● Records provided

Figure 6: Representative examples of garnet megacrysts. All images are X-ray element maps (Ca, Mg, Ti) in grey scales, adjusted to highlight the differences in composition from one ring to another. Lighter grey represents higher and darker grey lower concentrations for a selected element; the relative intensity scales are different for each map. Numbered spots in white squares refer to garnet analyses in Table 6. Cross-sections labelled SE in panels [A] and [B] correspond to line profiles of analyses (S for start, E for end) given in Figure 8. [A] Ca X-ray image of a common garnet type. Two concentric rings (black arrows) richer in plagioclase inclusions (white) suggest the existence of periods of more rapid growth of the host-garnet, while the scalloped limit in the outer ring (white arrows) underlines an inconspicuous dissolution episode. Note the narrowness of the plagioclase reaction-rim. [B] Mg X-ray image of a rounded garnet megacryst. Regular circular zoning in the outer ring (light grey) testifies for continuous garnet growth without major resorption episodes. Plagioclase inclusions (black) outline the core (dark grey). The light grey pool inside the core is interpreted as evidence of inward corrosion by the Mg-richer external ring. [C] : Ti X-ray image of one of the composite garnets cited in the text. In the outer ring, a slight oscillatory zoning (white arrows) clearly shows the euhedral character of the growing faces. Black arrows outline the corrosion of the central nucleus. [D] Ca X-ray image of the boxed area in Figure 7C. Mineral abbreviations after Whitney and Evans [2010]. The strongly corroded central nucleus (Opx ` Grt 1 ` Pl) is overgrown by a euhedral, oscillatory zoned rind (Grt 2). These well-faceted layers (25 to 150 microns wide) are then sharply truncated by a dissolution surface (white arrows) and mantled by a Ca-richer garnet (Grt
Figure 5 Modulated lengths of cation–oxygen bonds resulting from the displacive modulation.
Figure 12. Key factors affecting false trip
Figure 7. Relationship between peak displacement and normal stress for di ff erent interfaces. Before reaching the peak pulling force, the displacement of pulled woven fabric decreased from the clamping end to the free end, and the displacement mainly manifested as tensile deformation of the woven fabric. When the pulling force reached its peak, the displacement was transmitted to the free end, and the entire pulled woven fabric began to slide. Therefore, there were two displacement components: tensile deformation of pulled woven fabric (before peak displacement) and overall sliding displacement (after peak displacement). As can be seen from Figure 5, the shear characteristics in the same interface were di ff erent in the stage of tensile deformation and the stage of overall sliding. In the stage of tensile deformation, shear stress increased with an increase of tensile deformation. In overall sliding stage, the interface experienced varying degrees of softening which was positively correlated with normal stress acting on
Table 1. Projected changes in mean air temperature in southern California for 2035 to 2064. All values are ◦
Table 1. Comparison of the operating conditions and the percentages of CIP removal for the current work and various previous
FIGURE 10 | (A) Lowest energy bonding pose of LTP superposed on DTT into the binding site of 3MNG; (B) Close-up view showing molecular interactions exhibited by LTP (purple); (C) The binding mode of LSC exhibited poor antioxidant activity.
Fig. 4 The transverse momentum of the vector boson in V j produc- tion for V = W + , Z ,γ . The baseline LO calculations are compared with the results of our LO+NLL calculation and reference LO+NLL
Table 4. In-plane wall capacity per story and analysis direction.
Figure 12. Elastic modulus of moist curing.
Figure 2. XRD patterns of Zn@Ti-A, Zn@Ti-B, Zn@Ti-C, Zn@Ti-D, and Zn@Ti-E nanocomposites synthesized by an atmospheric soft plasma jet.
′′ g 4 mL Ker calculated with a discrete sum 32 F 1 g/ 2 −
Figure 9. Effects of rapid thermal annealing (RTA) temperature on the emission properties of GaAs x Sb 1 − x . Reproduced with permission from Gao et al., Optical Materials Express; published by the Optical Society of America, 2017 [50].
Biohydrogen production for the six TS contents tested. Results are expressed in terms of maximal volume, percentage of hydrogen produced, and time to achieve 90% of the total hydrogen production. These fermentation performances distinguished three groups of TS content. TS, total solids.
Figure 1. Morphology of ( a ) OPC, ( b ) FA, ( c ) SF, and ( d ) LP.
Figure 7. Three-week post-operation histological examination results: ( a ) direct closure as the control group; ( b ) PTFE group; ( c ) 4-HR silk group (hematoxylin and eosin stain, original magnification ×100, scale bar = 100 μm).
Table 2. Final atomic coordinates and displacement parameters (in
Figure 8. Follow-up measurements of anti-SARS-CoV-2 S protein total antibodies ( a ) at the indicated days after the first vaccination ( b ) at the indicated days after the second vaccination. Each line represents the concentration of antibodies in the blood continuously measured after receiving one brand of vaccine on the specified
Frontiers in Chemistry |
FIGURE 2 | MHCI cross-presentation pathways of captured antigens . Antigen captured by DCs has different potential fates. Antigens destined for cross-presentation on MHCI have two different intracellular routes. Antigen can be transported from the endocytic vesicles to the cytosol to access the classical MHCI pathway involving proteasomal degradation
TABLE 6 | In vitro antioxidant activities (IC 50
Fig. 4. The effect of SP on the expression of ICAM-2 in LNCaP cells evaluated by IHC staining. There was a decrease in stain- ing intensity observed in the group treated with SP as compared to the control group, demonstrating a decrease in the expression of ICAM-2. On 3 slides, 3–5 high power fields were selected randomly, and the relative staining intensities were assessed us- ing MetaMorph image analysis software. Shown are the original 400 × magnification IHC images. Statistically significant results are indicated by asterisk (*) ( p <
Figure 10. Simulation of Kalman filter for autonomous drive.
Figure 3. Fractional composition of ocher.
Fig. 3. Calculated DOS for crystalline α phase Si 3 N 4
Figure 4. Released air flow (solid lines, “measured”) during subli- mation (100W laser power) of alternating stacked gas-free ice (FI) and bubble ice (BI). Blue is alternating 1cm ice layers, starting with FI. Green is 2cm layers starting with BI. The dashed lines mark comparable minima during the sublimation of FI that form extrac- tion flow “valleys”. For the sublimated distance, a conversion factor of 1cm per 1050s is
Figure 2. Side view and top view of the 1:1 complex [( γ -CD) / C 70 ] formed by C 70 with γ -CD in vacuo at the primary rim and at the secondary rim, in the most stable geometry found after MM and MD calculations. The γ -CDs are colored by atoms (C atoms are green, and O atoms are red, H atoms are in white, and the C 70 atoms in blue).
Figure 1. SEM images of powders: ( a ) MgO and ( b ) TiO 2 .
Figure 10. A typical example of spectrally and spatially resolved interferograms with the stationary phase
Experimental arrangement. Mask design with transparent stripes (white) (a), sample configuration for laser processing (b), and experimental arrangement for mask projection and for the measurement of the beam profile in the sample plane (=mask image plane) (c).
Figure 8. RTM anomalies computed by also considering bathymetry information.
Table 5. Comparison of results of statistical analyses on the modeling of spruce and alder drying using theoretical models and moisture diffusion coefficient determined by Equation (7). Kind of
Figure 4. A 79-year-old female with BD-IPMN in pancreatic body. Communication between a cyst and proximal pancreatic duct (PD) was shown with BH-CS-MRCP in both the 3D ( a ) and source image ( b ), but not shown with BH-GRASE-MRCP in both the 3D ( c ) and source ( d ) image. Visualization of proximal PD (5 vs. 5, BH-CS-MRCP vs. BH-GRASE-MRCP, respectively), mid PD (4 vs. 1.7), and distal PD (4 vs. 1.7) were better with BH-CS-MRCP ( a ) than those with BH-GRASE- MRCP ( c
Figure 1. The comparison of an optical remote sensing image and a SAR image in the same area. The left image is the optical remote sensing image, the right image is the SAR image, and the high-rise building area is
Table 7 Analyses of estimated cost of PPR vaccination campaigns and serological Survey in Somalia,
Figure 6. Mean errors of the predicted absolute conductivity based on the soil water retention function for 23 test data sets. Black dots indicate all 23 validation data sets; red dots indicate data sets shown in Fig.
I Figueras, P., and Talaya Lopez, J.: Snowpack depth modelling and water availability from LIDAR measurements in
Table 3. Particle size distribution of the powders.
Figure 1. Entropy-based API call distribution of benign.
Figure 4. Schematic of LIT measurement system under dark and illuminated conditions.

● Work instructions
Each record above should be repeated exactly.

● Result of this task
Figure 6: Representative examples of garnet megacrysts. All images are X-ray element maps (Ca, Mg, Ti) in grey scales, adjusted to highlight the differences in composition from one ring to another. Lighter grey represents higher and darker grey lower concentrations for a selected element; the relative intensity scales are different for each map. Numbered spots in white squares refer to garnet analyses in Table 6. Cross-sections labelled SE in panels [A] and [B] correspond to line profiles of analyses (S for start, E for end) given in Figure 8. [A] Ca X-ray image of a common garnet type. Two concentric rings (black arrows) richer in plagioclase inclusions (white) suggest the existence of periods of more rapid growth of the host-garnet, while the scalloped limit in the outer ring (white arrows) underlines an inconspicuous dissolution episode. Note the narrowness of the plagioclase reaction-rim. [B] Mg X-ray image of a rounded garnet megacryst. Regular circular zoning in the outer ring (light grey) testifies for continuous garnet growth without major resorption episodes. Plagioclase inclusions (black) outline the core (dark grey). The light grey pool inside the core is interpreted as evidence of inward corrosion by the Mg-richer external ring. [C] : Ti X-ray image of one of the composite garnets cited in the text. In the outer ring, a slight oscillatory zoning (white arrows) clearly shows the euhedral character of the growing faces. Black arrows outline the corrosion of the central nucleus. [D] Ca X-ray image of the boxed area in Figure 7C. Mineral abbreviations after Whitney and Evans [2010]. The strongly corroded central nucleus (Opx ` Grt 1 ` Pl) is overgrown by a euhedral, oscillatory zoned rind (Grt 2). These well-faceted layers (25 to 150 microns wide) are then sharply truncated by a dissolution surface (white arrows) and mantled by a Ca-richer garnet (Grt
Figure 5 Modulated lengths of cation–oxygen bonds resulting from the displacive modulation.
Figure 12. Key factors affecting false trip
Figure 7. Relationship between peak displacement and normal stress for di ff erent interfaces. Before reaching the peak pulling force, the displacement of pulled woven fabric decreased from the clamping end to the free end, and the displacement mainly manifested as tensile deformation of the woven fabric. When the pulling force reached its peak, the displacement was transmitted to the free end, and the entire pulled woven fabric began to slide. Therefore, there were two displacement components: tensile deformation of pulled woven fabric (before peak displacement) and overall sliding displacement (after peak displacement). As can be seen from Figure 5, the shear characteristics in the same interface were di ff erent in the stage of tensile deformation and the stage of overall sliding. In the stage of tensile deformation, shear stress increased with an increase of tensile deformation. In overall sliding stage, the interface experienced varying degrees of softening which was positively correlated with normal stress acting on
Table 1. Projected changes in mean air temperature in southern California for 2035 to 2064. All values are ◦
Table 1. Comparison of the operating conditions and the percentages of CIP removal for the current work and various previous
FIGURE 10 | (A) Lowest energy bonding pose of LTP superposed on DTT into the binding site of 3MNG; (B) Close-up view showing molecular interactions exhibited by LTP (purple); (C) The binding mode of LSC exhibited poor antioxidant activity.
Fig. 4 The transverse momentum of the vector boson in V j produc- tion for V = W + , Z ,γ . The baseline LO calculations are compared with the results of our LO+NLL calculation and reference LO+NLL
Table 4. In-plane wall capacity per story and analysis direction.
Figure 12. Elastic modulus of moist curing.
Figure 2. XRD patterns of Zn@Ti-A, Zn@Ti-B, Zn@Ti-C, Zn@Ti-D, and Zn@Ti-E nanocomposites synthesized by an atmospheric soft plasma jet.
′′ g 4 mL Ker calculated with a discrete sum 32 F 1 g/ 2 −
Figure 9. Effects of rapid thermal annealing (RTA) temperature on the emission properties of GaAs x Sb 1 − x . Reproduced with permission from Gao et al., Optical Materials Express; published by the Optical Society of America, 2017 [50].
Biohydrogen production for the six TS contents tested. Results are expressed in terms of maximal volume, percentage of hydrogen produced, and time to achieve 90% of the total hydrogen production. These fermentation performances distinguished three groups of TS content. TS, total solids.
Figure 1. Morphology of ( a ) OPC, ( b ) FA, ( c ) SF, and ( d ) LP.
Figure 7. Three-week post-operation histological examination results: ( a ) direct closure as the control group; ( b ) PTFE group; ( c ) 4-HR silk group (hematoxylin and eosin stain, original magnification ×100, scale bar = 100 μm).
Table 2. Final atomic coordinates and displacement parameters (in
Figure 8. Follow-up measurements of anti-SARS-CoV-2 S protein total antibodies ( a ) at the indicated days after the first vaccination ( b ) at the indicated days after the second vaccination. Each line represents the concentration of antibodies in the blood continuously measured after receiving one brand of vaccine on the specified
Frontiers in Chemistry |
FIGURE 2 | MHCI cross-presentation pathways of captured antigens . Antigen captured by DCs has different potential fates. Antigens destined for cross-presentation on MHCI have two different intracellular routes. Antigen can be transported from the endocytic vesicles to the cytosol to access the classical MHCI pathway involving proteasomal degradation
TABLE 6 | In vitro antioxidant activities (IC 50
Fig. 4. The effect of SP on the expression of ICAM-2 in LNCaP cells evaluated by IHC staining. There was a decrease in stain- ing intensity observed in the group treated with SP as compared to the control group, demonstrating a decrease in the expression of ICAM-2. On 3 slides, 3–5 high power fields were selected randomly, and the relative staining intensities were assessed us- ing MetaMorph image analysis software. Shown are the original 400 × magnification IHC images. Statistically significant results are indicated by asterisk (*) ( p <
Figure 10. Simulation of Kalman filter for autonomous drive.
Figure 3. Fractional composition of ocher.
Fig. 3. Calculated DOS for crystalline α phase Si 3 N 4
Figure 4. Released air flow (solid lines, “measured”) during subli- mation (100W laser power) of alternating stacked gas-free ice (FI) and bubble ice (BI). Blue is alternating 1cm ice layers, starting with FI. Green is 2cm layers starting with BI. The dashed lines mark comparable minima during the sublimation of FI that form extrac- tion flow “valleys”. For the sublimated distance, a conversion factor of 1cm per 1050s is
Figure 2. Side view and top view of the 1:1 complex [( γ -CD) / C 70 ] formed by C 70 with γ -CD in vacuo at the primary rim and at the secondary rim, in the most stable geometry found after MM and MD calculations. The γ -CDs are colored by atoms (C atoms are green, and O atoms are red, H atoms are in white, and the C 70 atoms in blue).
Figure 1. SEM images of powders: ( a ) MgO and ( b ) TiO 2 .
Figure 10. A typical example of spectrally and spatially resolved interferograms with the stationary phase
Experimental arrangement. Mask design with transparent stripes (white) (a), sample configuration for laser processing (b), and experimental arrangement for mask projection and for the measurement of the beam profile in the sample plane (=mask image plane) (c).
Figure 8. RTM anomalies computed by also considering bathymetry information.
Table 5. Comparison of results of statistical analyses on the modeling of spruce and alder drying using theoretical models and moisture diffusion coefficient determined by Equation (7). Kind of
Figure 4. A 79-year-old female with BD-IPMN in pancreatic body. Communication between a cyst and proximal pancreatic duct (PD) was shown with BH-CS-MRCP in both the 3D ( a ) and source image ( b ), but not shown with BH-GRASE-MRCP in both the 3D ( c ) and source ( d ) image. Visualization of proximal PD (5 vs. 5, BH-CS-MRCP vs. BH-GRASE-MRCP, respectively), mid PD (4 vs. 1.7), and distal PD (4 vs. 1.7) were better with BH-CS-MRCP ( a ) than those with BH-GRASE- MRCP ( c
Figure 1. The comparison of an optical remote sensing image and a SAR image in the same area. The left image is the optical remote sensing image, the right image is the SAR image, and the high-rise building area is
Table 7 Analyses of estimated cost of PPR vaccination campaigns and serological Survey in Somalia,
Figure 6. Mean errors of the predicted absolute conductivity based on the soil water retention function for 23 test data sets. Black dots indicate all 23 validation data sets; red dots indicate data sets shown in Fig.
I Figueras, P., and Talaya Lopez, J.: Snowpack depth modelling and water availability from LIDAR measurements in
Table 3. Particle size distribution of the powders.
Figure 1. Entropy-based API call distribution of benign.
Figure 4. Schematic of LIT measurement system under dark and illuminated conditions.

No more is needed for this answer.